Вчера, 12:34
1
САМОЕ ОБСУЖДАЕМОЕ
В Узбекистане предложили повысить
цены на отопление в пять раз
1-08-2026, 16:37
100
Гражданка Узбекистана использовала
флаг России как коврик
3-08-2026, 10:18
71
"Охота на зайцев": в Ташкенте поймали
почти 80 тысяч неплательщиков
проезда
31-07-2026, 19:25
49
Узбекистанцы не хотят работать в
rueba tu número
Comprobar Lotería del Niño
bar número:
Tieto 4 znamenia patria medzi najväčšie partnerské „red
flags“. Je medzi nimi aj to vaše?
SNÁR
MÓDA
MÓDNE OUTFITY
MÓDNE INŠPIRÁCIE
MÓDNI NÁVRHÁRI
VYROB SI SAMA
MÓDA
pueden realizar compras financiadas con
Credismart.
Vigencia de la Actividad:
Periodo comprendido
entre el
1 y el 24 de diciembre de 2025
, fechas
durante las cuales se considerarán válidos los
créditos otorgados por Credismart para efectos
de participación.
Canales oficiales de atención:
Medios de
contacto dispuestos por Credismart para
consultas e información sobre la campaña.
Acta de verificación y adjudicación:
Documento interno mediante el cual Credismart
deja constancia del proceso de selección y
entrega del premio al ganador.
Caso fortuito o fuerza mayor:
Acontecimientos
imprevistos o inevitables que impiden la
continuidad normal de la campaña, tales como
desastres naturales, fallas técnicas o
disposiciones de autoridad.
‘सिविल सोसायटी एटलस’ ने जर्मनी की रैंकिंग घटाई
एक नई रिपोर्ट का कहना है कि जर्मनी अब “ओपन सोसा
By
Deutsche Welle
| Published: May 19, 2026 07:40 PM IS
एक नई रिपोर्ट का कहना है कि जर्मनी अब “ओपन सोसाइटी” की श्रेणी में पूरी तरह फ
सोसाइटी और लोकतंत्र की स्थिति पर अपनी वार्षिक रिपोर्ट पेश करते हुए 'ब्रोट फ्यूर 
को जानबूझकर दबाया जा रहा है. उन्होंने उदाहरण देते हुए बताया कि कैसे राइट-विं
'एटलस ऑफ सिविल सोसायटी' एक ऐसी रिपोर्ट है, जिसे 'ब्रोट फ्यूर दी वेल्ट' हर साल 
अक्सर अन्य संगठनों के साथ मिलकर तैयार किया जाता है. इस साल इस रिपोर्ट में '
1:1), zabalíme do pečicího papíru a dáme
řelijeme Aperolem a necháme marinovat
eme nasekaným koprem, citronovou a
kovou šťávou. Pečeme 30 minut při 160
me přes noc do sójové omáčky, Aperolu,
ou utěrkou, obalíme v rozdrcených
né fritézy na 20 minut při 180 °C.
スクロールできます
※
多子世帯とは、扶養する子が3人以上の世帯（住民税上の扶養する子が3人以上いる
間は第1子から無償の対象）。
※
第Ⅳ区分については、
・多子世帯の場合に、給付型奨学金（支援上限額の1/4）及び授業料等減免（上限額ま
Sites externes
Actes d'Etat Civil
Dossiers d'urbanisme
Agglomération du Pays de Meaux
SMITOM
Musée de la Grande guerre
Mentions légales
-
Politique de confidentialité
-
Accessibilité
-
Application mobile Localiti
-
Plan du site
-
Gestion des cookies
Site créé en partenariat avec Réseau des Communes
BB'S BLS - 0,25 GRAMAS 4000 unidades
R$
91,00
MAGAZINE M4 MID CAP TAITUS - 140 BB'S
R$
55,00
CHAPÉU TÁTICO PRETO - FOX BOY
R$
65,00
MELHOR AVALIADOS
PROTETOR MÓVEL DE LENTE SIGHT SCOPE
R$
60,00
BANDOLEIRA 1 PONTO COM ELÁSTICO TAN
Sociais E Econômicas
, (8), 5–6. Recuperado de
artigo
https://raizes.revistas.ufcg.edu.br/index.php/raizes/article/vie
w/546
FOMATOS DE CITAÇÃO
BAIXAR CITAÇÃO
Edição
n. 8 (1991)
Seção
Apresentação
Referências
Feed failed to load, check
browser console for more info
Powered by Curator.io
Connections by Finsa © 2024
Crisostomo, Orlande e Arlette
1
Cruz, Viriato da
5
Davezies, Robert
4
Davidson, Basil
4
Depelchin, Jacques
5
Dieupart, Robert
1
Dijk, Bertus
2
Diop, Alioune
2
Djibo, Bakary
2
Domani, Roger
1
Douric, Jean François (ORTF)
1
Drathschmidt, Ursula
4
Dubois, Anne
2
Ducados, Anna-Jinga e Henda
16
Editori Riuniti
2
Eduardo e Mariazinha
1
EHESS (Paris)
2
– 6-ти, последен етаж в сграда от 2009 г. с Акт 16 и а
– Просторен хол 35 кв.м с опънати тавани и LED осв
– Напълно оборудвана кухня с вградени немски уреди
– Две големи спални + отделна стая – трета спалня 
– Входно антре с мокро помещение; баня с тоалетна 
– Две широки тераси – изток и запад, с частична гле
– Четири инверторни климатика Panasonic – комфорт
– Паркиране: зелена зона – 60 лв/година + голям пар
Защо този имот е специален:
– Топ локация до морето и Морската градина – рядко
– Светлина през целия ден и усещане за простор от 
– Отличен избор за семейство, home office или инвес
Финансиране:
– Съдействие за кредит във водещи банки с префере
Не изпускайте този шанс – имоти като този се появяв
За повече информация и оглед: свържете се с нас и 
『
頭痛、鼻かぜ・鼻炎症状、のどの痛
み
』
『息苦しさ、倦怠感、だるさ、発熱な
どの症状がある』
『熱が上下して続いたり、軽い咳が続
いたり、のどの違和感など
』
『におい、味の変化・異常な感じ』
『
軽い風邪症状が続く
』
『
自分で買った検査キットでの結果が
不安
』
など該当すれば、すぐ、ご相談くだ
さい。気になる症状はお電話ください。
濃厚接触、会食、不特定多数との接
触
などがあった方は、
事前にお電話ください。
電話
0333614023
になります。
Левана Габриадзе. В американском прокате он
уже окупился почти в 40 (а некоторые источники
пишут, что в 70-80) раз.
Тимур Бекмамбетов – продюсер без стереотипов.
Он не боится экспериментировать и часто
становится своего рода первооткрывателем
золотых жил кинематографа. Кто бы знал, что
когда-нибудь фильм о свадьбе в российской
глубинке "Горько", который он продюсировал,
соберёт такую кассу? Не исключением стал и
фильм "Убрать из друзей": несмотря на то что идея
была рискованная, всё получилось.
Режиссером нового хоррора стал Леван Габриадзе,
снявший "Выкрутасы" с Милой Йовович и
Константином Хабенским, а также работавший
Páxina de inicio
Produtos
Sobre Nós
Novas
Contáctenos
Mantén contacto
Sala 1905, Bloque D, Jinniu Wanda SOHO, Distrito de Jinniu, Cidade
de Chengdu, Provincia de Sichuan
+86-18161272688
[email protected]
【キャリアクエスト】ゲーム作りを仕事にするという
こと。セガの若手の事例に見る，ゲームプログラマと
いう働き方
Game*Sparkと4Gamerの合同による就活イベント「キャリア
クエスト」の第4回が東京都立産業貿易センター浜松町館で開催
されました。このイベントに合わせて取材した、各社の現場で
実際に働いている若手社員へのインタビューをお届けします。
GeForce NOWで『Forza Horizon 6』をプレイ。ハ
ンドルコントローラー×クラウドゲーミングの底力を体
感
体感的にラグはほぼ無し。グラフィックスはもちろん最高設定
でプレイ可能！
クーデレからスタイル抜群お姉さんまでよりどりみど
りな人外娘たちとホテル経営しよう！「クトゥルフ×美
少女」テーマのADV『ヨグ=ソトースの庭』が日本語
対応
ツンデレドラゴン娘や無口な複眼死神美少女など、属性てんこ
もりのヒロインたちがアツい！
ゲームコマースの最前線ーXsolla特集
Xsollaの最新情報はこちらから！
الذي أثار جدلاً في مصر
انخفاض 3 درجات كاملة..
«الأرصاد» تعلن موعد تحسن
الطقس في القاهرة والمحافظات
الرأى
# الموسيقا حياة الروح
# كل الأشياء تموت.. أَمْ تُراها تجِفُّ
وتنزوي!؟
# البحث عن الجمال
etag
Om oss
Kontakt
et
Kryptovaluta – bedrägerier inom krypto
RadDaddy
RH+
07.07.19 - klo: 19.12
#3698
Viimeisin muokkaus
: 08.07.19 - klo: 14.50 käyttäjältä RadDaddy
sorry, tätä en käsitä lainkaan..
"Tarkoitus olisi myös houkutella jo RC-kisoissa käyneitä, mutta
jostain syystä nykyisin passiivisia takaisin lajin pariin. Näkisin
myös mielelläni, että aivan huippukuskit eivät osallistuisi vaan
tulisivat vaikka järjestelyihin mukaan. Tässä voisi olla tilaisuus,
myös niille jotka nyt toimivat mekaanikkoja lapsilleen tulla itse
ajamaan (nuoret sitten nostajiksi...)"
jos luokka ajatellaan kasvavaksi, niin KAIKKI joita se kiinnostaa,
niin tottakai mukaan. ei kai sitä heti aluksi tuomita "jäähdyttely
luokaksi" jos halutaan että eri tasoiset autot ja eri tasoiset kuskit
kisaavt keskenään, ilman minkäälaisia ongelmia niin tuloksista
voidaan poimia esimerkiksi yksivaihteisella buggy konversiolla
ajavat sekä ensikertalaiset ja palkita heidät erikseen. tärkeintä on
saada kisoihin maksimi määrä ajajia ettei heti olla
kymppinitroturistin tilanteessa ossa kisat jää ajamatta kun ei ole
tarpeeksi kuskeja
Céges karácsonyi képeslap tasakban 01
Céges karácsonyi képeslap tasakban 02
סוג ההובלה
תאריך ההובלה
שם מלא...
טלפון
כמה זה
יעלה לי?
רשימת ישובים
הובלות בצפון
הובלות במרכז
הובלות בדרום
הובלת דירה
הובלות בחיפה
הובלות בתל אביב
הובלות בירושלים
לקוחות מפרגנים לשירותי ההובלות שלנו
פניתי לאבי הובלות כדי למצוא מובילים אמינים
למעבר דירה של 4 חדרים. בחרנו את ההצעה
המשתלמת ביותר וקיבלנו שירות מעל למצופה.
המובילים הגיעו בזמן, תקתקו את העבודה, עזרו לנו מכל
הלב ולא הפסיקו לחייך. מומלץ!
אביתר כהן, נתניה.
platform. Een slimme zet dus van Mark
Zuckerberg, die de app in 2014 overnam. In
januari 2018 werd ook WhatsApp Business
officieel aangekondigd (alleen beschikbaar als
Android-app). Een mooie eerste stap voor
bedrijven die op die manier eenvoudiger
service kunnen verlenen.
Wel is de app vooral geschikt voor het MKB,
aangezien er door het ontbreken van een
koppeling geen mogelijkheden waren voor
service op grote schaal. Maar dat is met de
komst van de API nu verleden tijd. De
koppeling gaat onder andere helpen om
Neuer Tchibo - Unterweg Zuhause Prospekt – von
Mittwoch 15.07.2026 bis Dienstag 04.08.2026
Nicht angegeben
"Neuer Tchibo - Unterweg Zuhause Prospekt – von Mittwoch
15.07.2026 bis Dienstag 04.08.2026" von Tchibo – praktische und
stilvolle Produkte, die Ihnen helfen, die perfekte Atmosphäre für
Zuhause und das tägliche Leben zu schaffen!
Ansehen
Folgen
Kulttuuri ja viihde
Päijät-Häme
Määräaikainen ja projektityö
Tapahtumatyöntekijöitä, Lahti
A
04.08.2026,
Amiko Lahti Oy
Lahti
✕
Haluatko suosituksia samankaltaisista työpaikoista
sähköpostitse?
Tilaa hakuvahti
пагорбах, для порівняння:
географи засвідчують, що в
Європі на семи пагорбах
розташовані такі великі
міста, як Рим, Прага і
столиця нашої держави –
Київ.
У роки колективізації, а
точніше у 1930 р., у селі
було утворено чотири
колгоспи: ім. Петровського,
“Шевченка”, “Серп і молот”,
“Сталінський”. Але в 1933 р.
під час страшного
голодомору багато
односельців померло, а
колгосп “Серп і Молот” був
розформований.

----

Out of the data above, set down the lines from the one with "баня с тоалетна" to the one with "за простор от", both included, exactly as written and with no additions.

| ANSWER FOR THE TASK |
– Входно антре с мокро помещение; баня с тоалетна 
– Две широки тераси – изток и запад, с частична гле
– Четири инверторни климатика Panasonic – комфорт
– Паркиране: зелена зона – 60 лв/година + голям пар
Защо този имот е специален:
– Топ локация до морето и Морската градина – рядко
– Светлина през целия ден и усещане за простор от 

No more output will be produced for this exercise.